The revolutionary turn taken by the Garibaldians placed a severe strain on the Tsar’s relations with Napoleon. It brought home to him that giving his support to the French Emperor’s policies could have dangerous consequences. There was nothing to prevent the tide of nationalism spreading into Habsburg lands and from there into Poland and other Russian territories. In October 1860 Russia broke off relations with Piedmont as a protest against its annexation of Naples. Gorchakov condemned Piedmont for promoting revolution, pledged to oppose the territorial changes taking place in Italy unless they were approved by a new international congress, and gave his cautious backing to the Austrians in Italy (there was no chance of the Russians actually fighting to keep the Habsburgs in Venetia, the only part of the peninsula, along with the papal city of Rome, that had not yet been unified under the control of the first Italian parliament, which met at Turin in 1861). When Victor Emmanuel took the title of King of Italy, in March 1861, the Russians and the Austrians agreed together to refuse him recognition, despite pressure from the British and French. When the British asked Gorchakov to use his influence on the Prussians to recognize the King, the Russian Foreign Minister refused. The Holy Alliance was not quite dead, it seemed. Justifying his refusal to cooperate with Britain’s plans for Italy, Gorchakov maintained that Austria and Turkey might be undermined by revolutionary movements if the powers left unchecked the nationalist uprisings started by the Piedmontese. With tongue in cheek, perhaps, given how the British had justified their actions in the Crimean War, Gorchakov informed Lord Napier, the British ambassador in St Petersburg: ‘We have two cardinal objects: the preservation of Turkey and the preservation of Austria.’33
François Rochebrune
The Polish uprising of 1863 was the final breaking point for Russia’s policy of friendship towards France. Inspired by Garibaldi, Polish students began demonstrations in 1861, prompting General Lambert, the Tsar’s viceroy, to impose martial law. The Polish leaders gathered secretly, some supporting the idea of a popular democratic revolution uniting peasants and workers, others, led by Czartoryski, more conservative, seeking to establish a national movement led by nobles and intellectuals. The uprising began as a spontaneous protest against conscription into the Russian army. Small groups of insurgents fought the mighty Russian army from guerrilla strongholds mainly in the forests of Lithuania, Poland, Belarus and western (Catholic) Ukraine. Some of them had fought against the Russians during the Crimean War, including many of the ‘Zouaves of Death’, organized by François Rochebrune, who had served as an officer with the French Zouaves in the Crimea and had taken part in the Anglo-French expedition to China in the Second Opium War of 1857 before settling in Cracow in Austrian Poland, where he set up a fencing school. Dressed in a black uniform with a white cross and a red fez, and many of them armed with Minié rifles from the Crimean War, the Polish Zouaves swore to die rather than surrender to the Russians.
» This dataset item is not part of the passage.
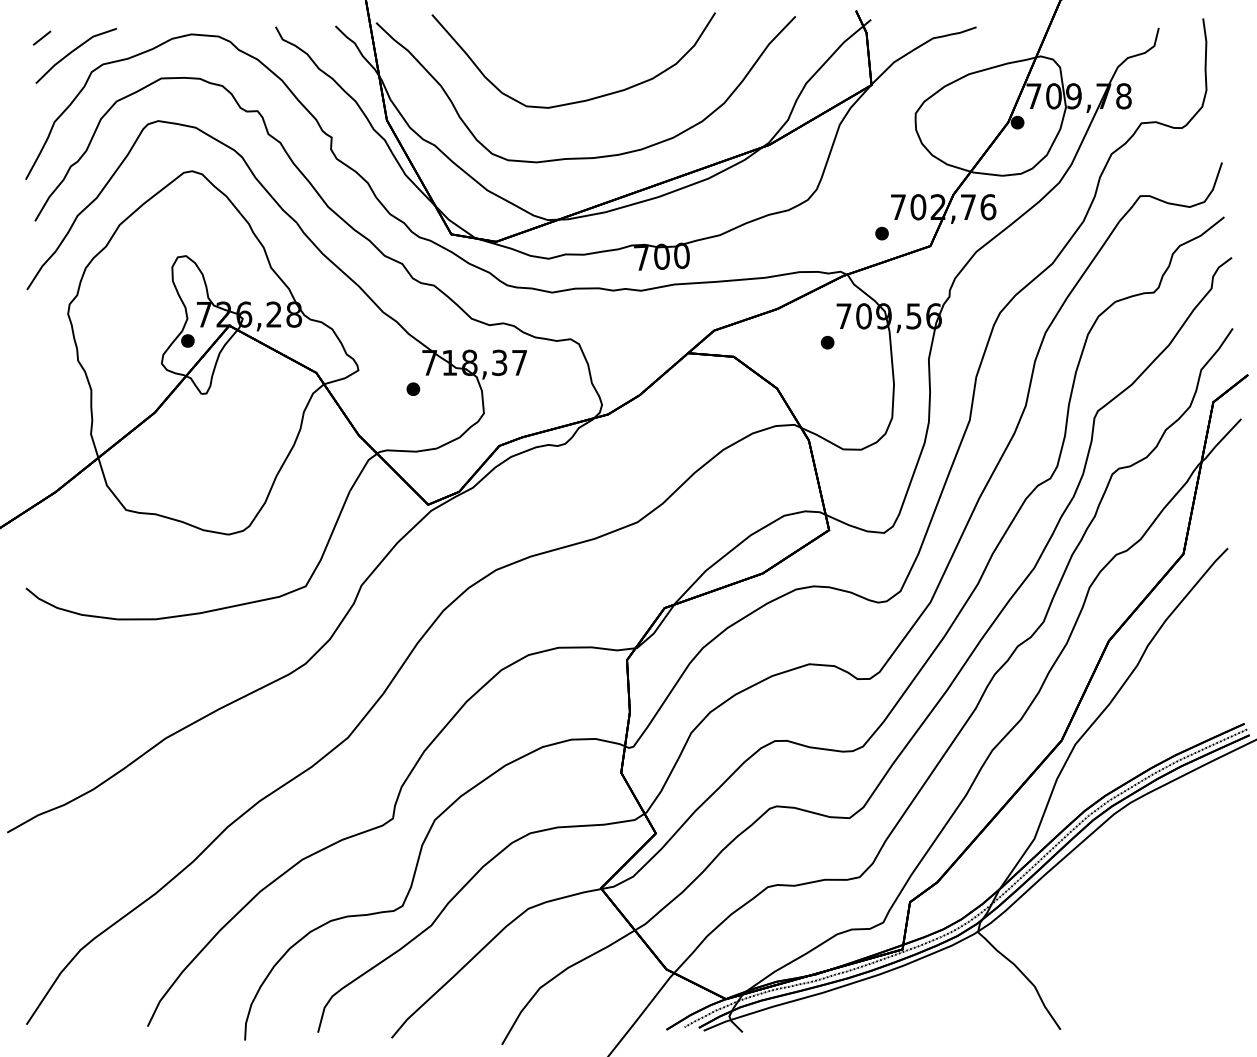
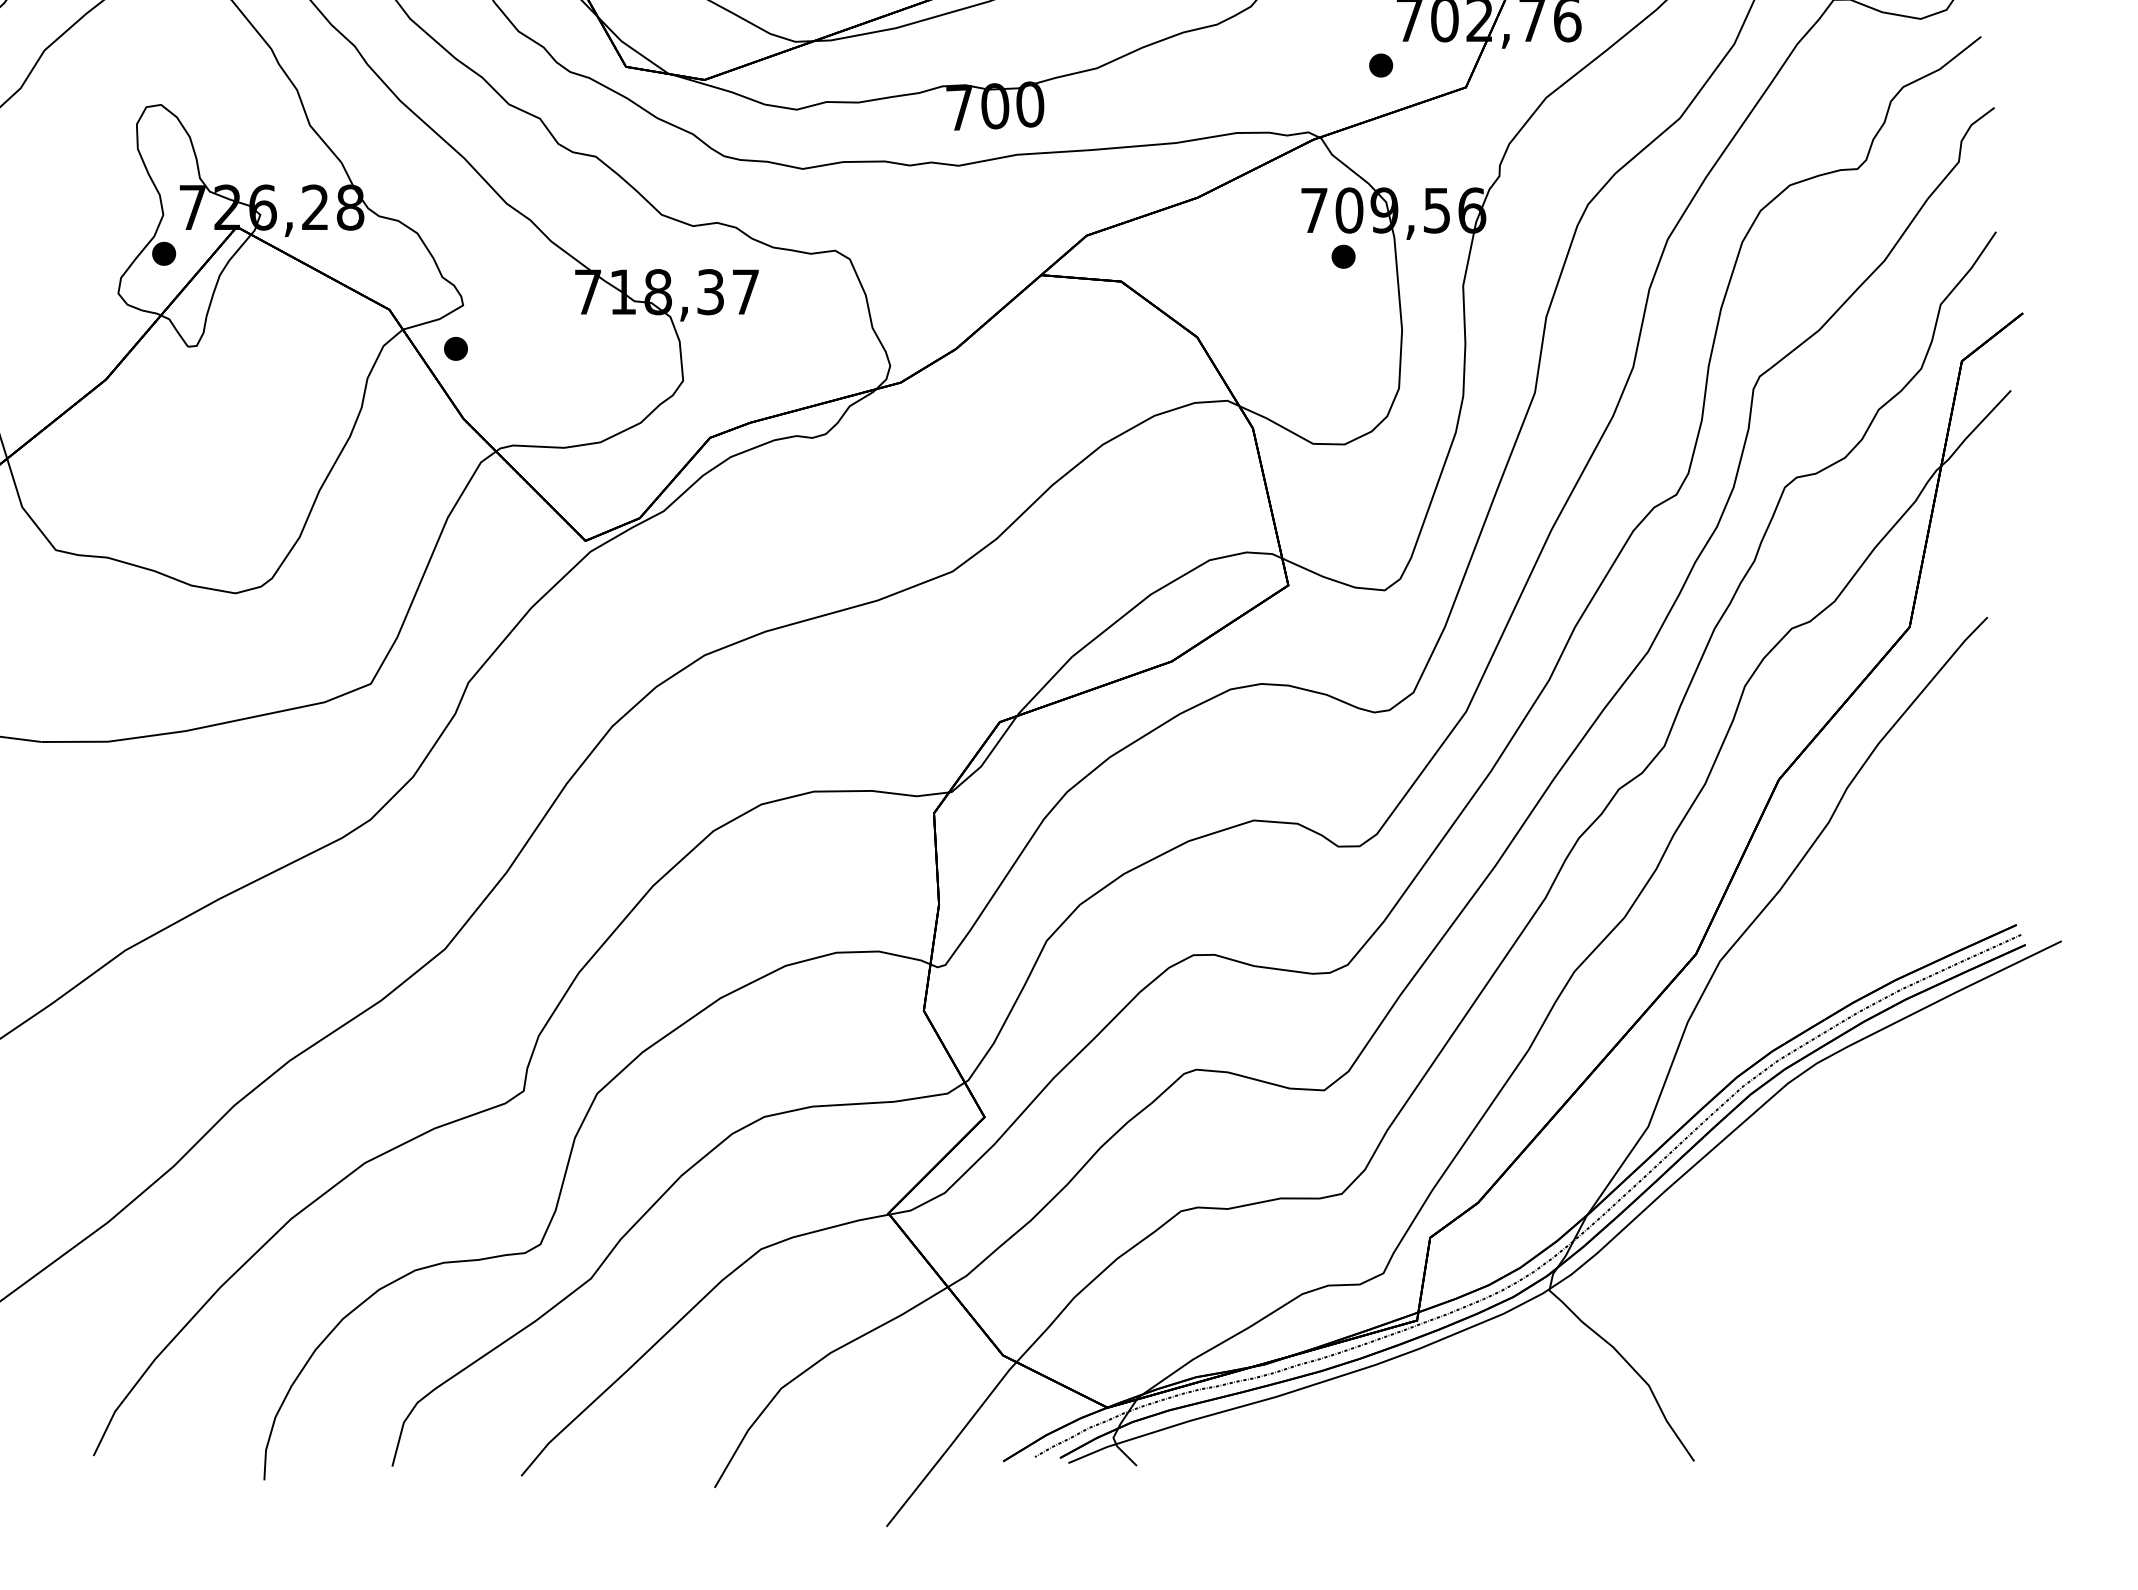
part: (827, 342) -> (1343, 256), moved
part: (413, 388) -> (456, 347), moved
A clandestine revolutionary government was established in Warsaw. It declared ‘all sons of Poland free and equal citizens’, gave the peasants ownership of land, and appealed for help to the nations of Europe. Pope Pius IX ordered special prayers for the victory of Catholic Poland against Orthodox Russia, and was active in arousing sympathy for the Polish rebels in Italy and France. Napoleon wanted to land troops in the Baltic to support the Poles, but was held back by the British, who feared a renewal of the Crimean War. In the end, the competing French invasion of Mexico prevented troops from being sent. The diplomatic intervention of the Western powers on behalf of Poland angered the Russians, who felt betrayed by the French, in particular. It made the Russians even more determined to crush the Polish insurrectionaries. The Russian army burned whole towns and villages. Tens of thousands of Polish men and women were exiled to Siberia, and hundreds of insurgents were publicly hanged.